26525 - Capsulectomy or capsulotomy; interphalangeal joint, each joint
Capsulectomy or capsulotomy is performed to relieve extension or flexion contracture in the metacarpophalangeal (MCP) or interphalangeal (IP) joint due to disease, burn, or other injury.

In 26525, a contracture of the IP joint is treated. For a dorsal capsulotomy or capsulectomy, a curvilinear incision is made over the dorsal aspect of the affected IP joint. The ligaments on both sides of the joint are divided. The retinaculum is divided adjacent to the lateral bands. A portion of the collateral ligament is excised. The collateral ligament is freed from the joint margin.

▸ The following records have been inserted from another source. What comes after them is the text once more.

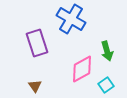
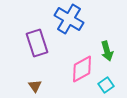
blue cross: moved 2 px left
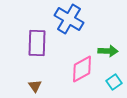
purple rectangle: rotated 20 degrees clockwise
green arrow: moved 1 px right; rotated 72 degrees counterclockwise
cyan square: moved 8 px right, 3 px up
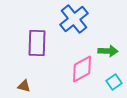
blue cross: moved 5 px right; rotated 20 degrees clockwise
brown triangle: moved 11 px left; rotated 40 degrees counterclockwise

The joint capsule is incised and/or a portion excised as needed to improve range of motion. The volar recess is re-established, the retinaculum repaired and the joint pinned in the desired degree of flexion. For a flexion contracture, lateral incisions are made over both sides of the affected IP joint. The volar retinaculum is excised along with the attachment to the flexor sheath. The fibrous portion of the volar plate is incised and the flexor sheath divided. The joint is pinned in full extension. Report for each IP joint treated with capsulotomy or capsulectomy.

Brooke_STAT:
Thank you, but it allows the -59 modifier (when appropriate), would a separate incision on the same finger be appropriate?

Laureen:
I wouldn't be comfortable with that. I'd also need to have the full report before giving any advice that one would be relying on.

Brooke_STAT:
Thank you, I feel the same way. I will send you the link tomorrow when I'm in the office.
I apologize if I'm asking to many questions. Our client is an on-call emergency hand surgeon (that does not participate with any insurance) with patient claims averaging 100,000 to 300,000. That being said, almost every claim is a battle to get paid. However, because he is so adamant about getting reimbursed for both these procedures I was hoping to find something in writing to show him that he cannot bill these codes together. The fact that the 26442 allows the -59 modifier when billed with the capsulectomy opens a door of possibilities. I don't want to continue to appeal something if it is in fact incorrect coding nor do I want to tell the doctor he is wrong if I don't have proof.